Kulturminister Chae Hwi-young besuchte am Freitag den Jongmyo-Schrein und gelobte, alle möglichen Maßnahmen, einschließlich gesetzlicher Änderungen, zu ergreifen, um den Bau von Hochhäusern gegenüber dem UNESCO-Weltkulturerbe zu verhindern. Der Besuch folgte dem Urteil des Obersten Gerichts vom Vortag, das die Genehmigung des Seouler Metropolrats für eine überarbeitete lokale Verordnung bestätigte, die den Weg für solche Entwicklungen ebnet.

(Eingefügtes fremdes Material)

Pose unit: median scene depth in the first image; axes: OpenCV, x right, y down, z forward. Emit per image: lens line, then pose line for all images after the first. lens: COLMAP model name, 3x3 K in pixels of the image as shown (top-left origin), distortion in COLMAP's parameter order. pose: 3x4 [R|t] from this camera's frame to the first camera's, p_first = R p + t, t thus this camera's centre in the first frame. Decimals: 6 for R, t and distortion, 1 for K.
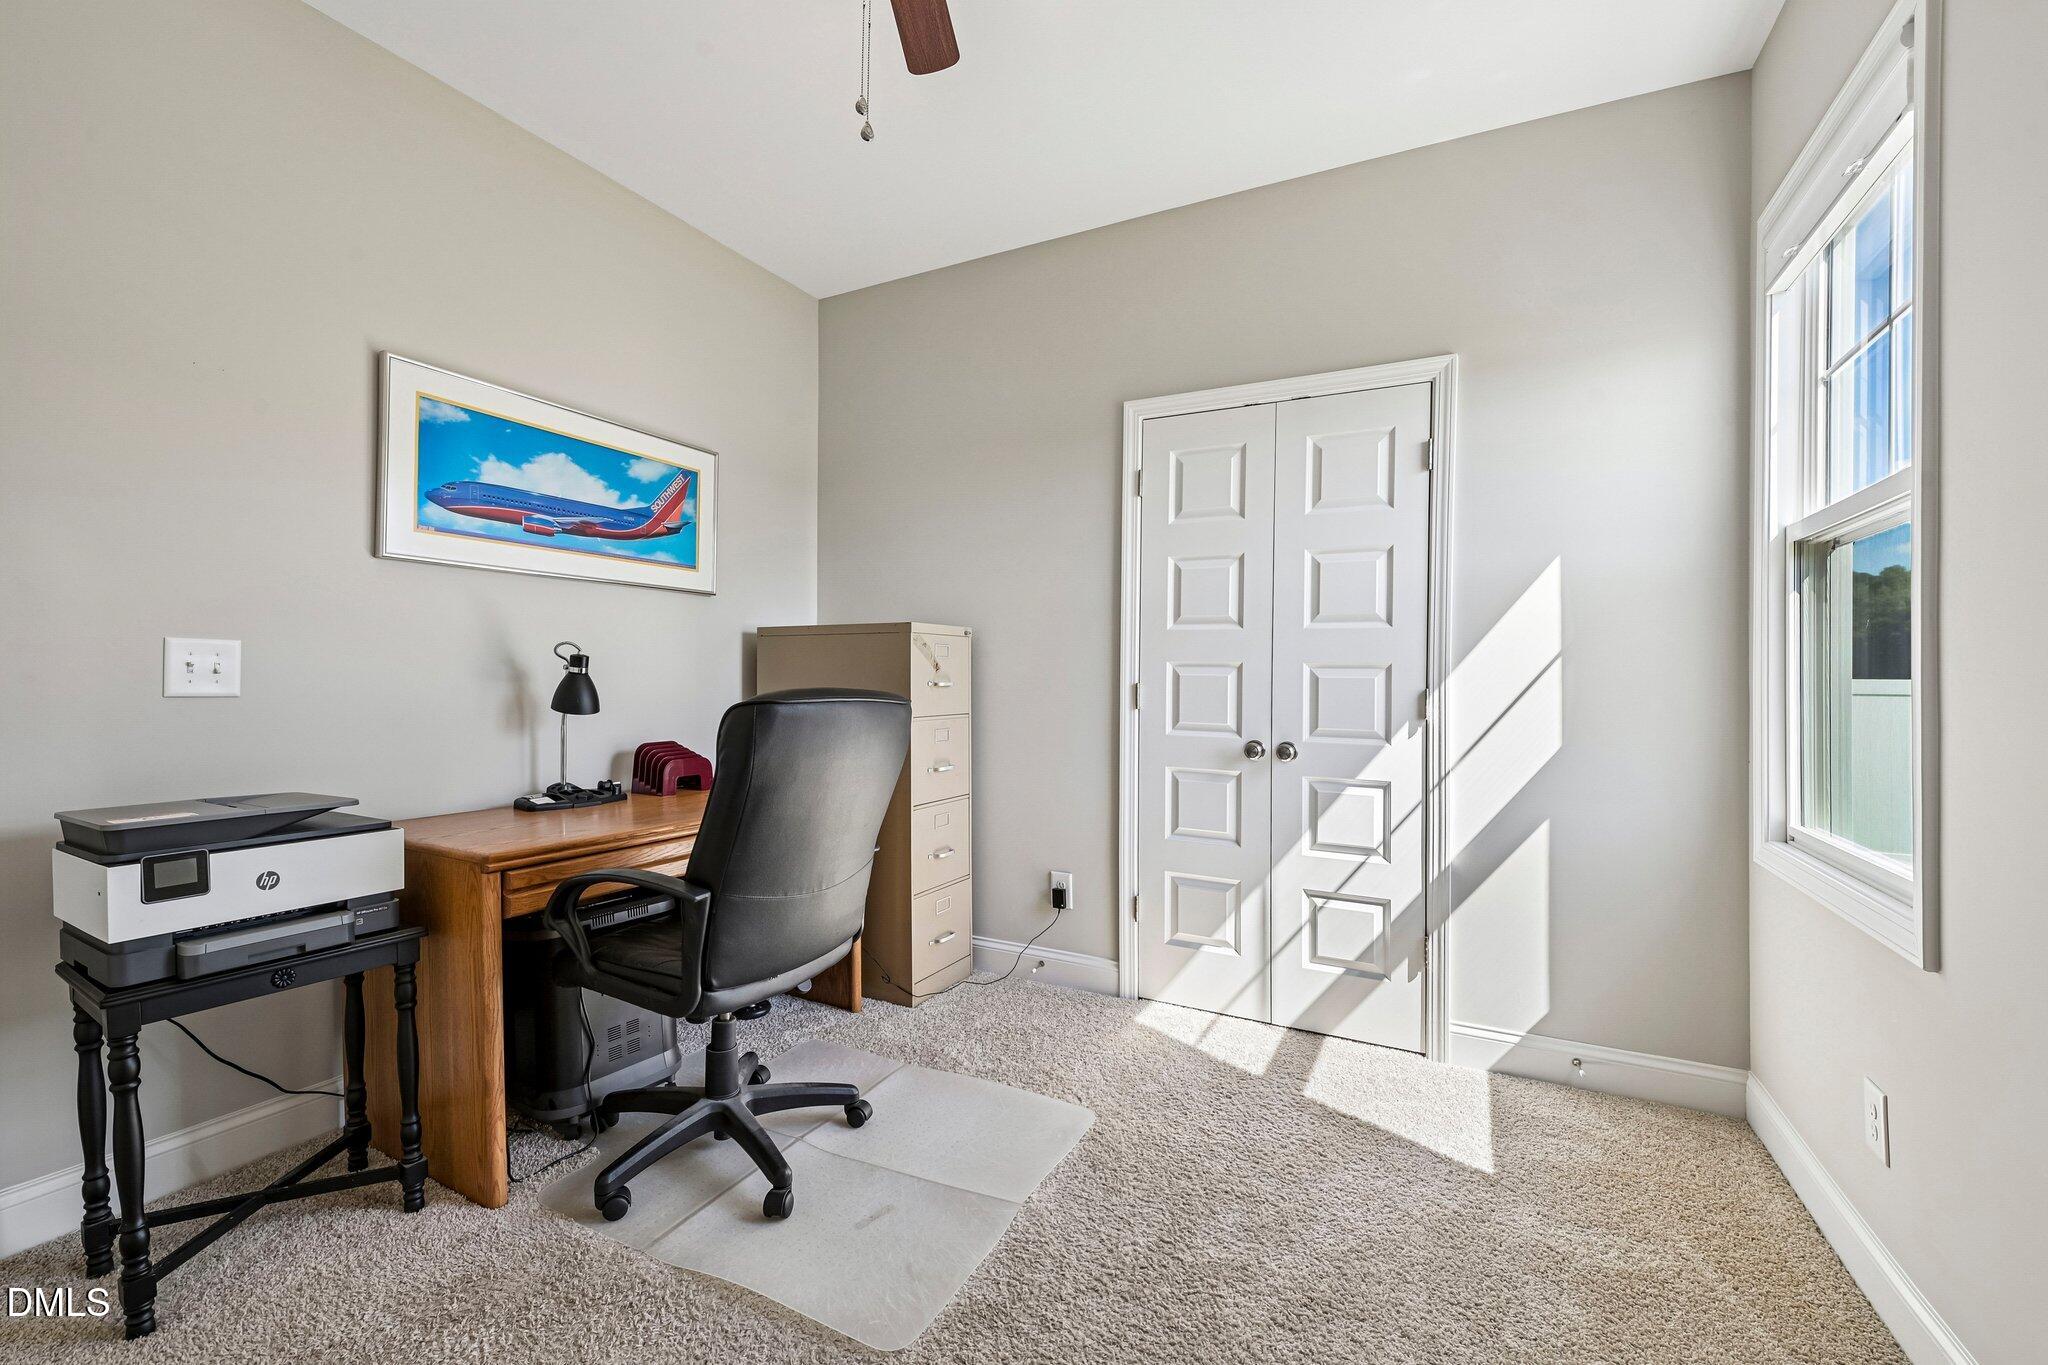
lens RADIAL K [[849.6, 0, 1030.7], [0, 849.6, 678.7], [0, 0, 1]] dist [-0.016556, -0.003107]
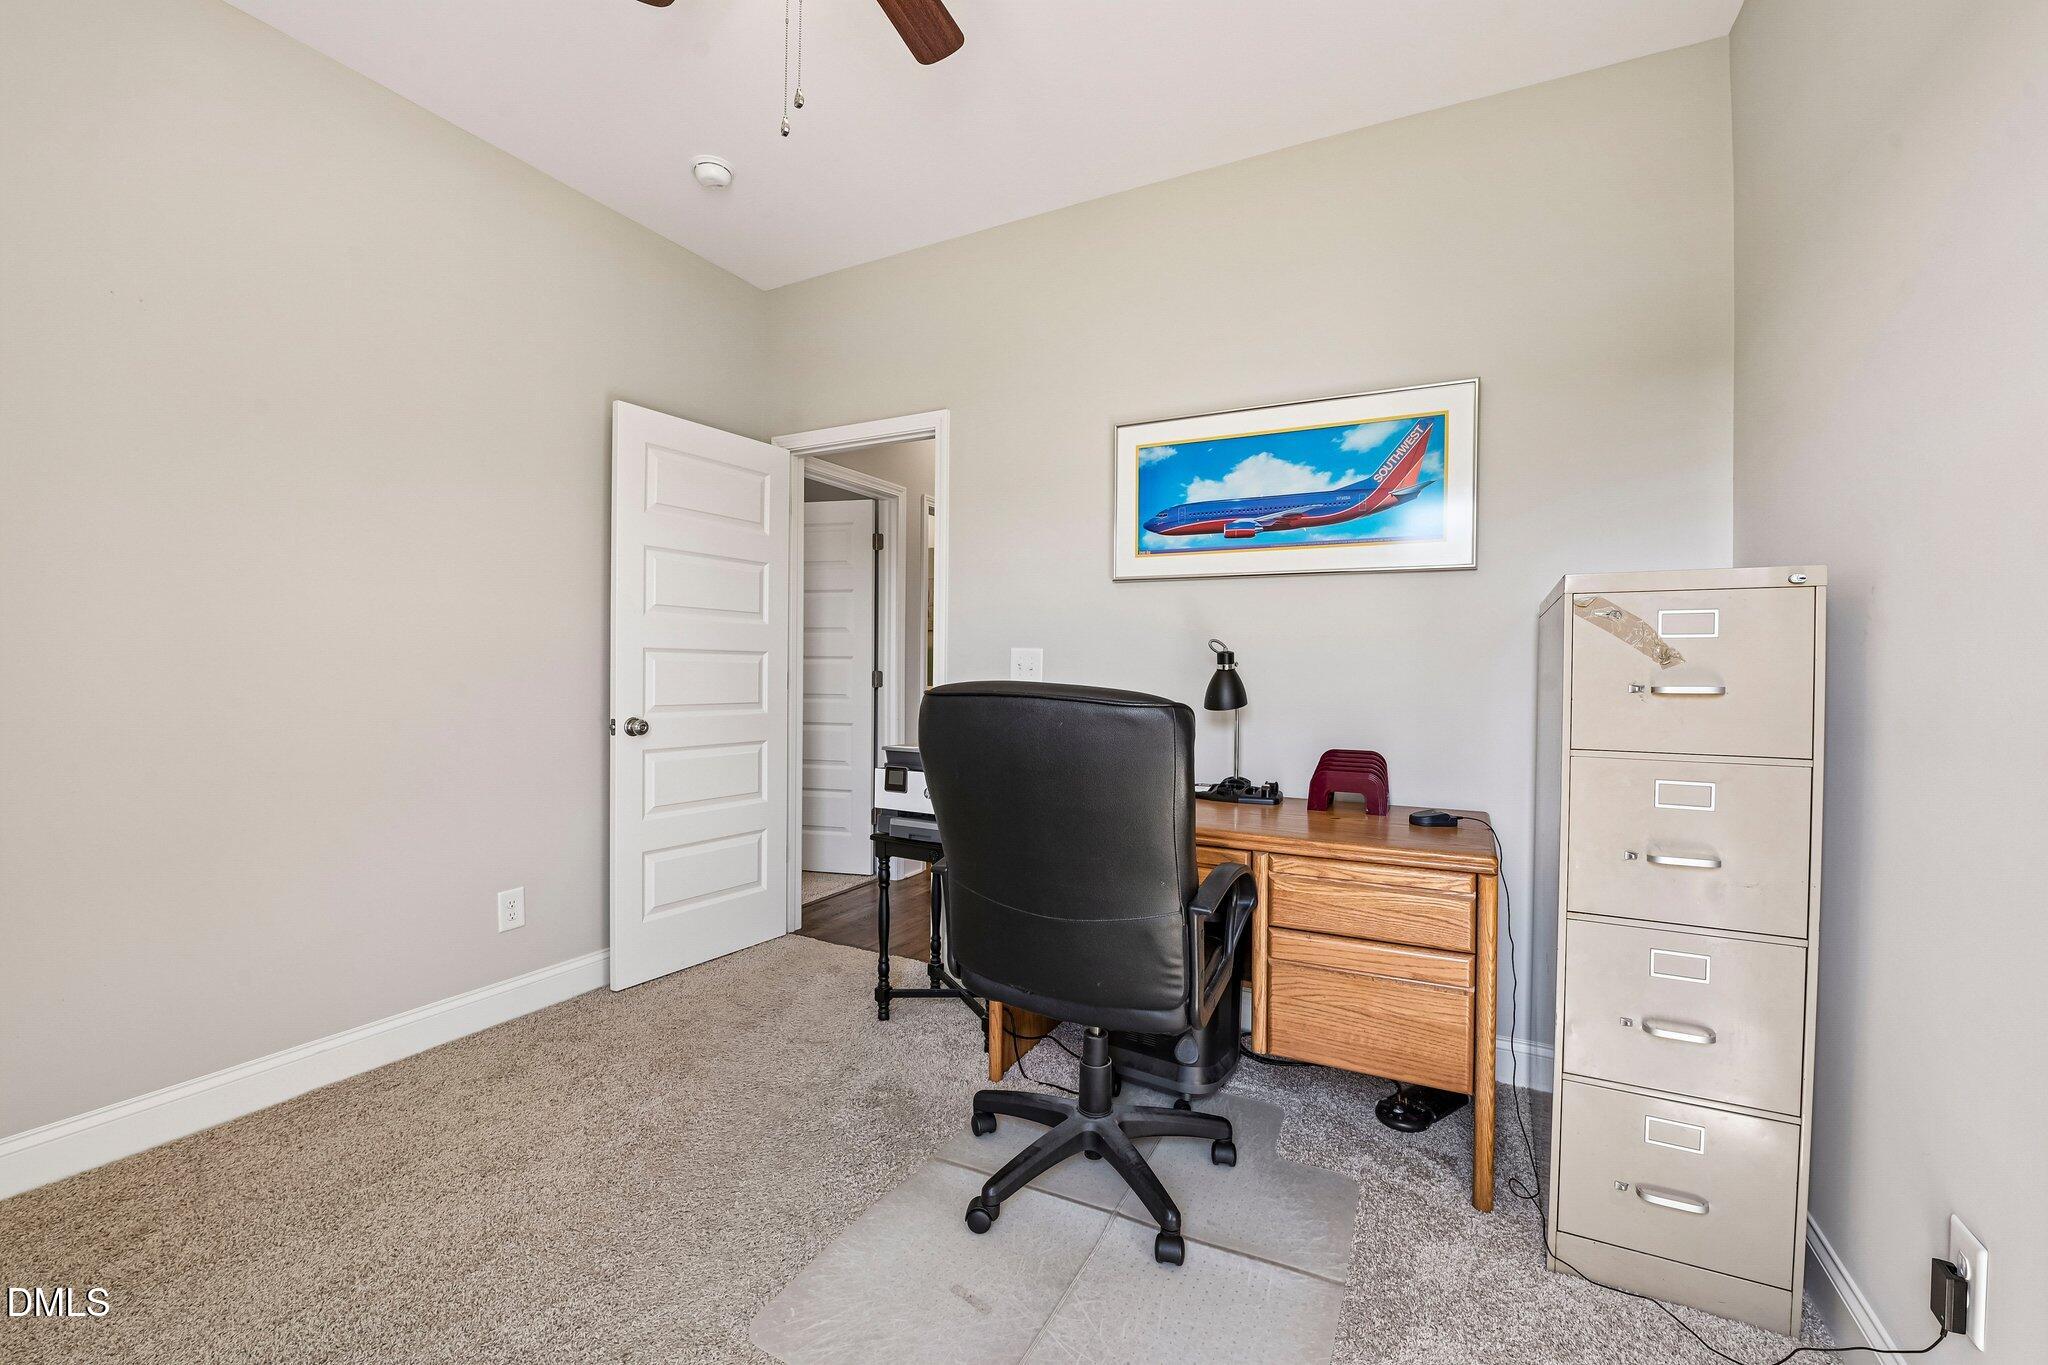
lens RADIAL K [[849.6, 0, 1033.6], [0, 849.6, 683.1], [0, 0, 1]] dist [-0.016556, -0.003107]
pose [[-0.015387, 0.010551, -0.999826, 0.471133], [-0.011752, 0.999873, 0.010733, 0.001159], [0.999813, 0.011915, -0.015261, 0.752253]]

Chae kritisierte die Handhabung der Stadtregierung scharf.
Der Jongmyo-Schrein befindet sich im Zentrum Seouls und ist ein heiliger Erbstättenort, in dem die Ahnentafeln der Joseon-Königsfamilie aufbewahrt werden. Er wurde 1995 als erstes UNESCO-Weltkulturerbe Koreas eingetragen aufgrund seines herausragenden universellen Werts als das älteste und am besten erhaltene königliche konfuzianische Heiligtum.
Während des Besuchs mit Huh Min, dem Leiter des Korea Heritage Service, sagte Chae den Reportern: "Jongmyo ist ein heiliger Erbstättenort, in dem die Ahnentafeln der Joseon-Königsfamilie aufbewahrt werden, und er hat symbolische Bedeutung als erstes UNESCO-Weltkulturerbe Koreas." Er fügte hinzu: "Es ist äußerst besorgniserregend, dass der Wert eines solchen Erbes unter den aktuellen Umständen beschädigt werden könnte."
Chae kritisierte die Handhabung der Stadtregierung scharf und sagte: "Was für eine bizarre Situation ist das? Ich kann die Haltung der Seouler Metropolregierung einfach nicht verstehen, die zu glauben scheint, sie könne tun, was sie will, nur weil sie begrenzte Befugnisse hat."
Er wies Huh an, alle möglichen Gegenmaßnahmen, einschließlich gesetzlicher Änderungen, schnell zu prüfen. Huh erklärte: "Stellen Sie sich Hochhäuser vor, die ein Weltkulturerbe umgeben und von oben überragen. Wir werden alle verfügbaren Mittel einsetzen, um seinen Status als Weltkulturerbe zu schützen."
Im vergangenen Monat überarbeitete die Stadtregierung ihren Sanierungsplan für das Sewun 4-Viertel, das direkt gegenüber dem Schrein liegt, und erhöhte die maximale Gebäudenhöhe von 71,9 Metern auf 145 Meter – mehr als das Doppelte des vorherigen Limits. Huh warnte während einer Sitzung der Nationalversammlung am Donnerstag, dass der Plan die UNESCO-Eintragung von Jongmyo gefährden könnte, da die Designation ausdrücklich keine Hochhäuser in benachbarten Gebieten erlaubt, die die Landschaft des Ortes beeinträchtigen könnten.
Das Kultur-, Sport- und Tourismusministerium hatte zuvor eine Klage eingereicht, um die Entscheidung des Rates von 2023 zu annullieren, eine Bestimmung zu entfernen, die die Entwicklung in der Nähe von Kulturerbestätten einschränkte, und argumentierte, dass die Änderung ohne erforderliche Konsultation mit dem Heritage Service vorgenommen wurde. Das Oberste Gericht urteilte jedoch am Donnerstag zu Gunsten des Rates und hielt es für eine rechtmäßige Ausübung der legislativen Befugnis.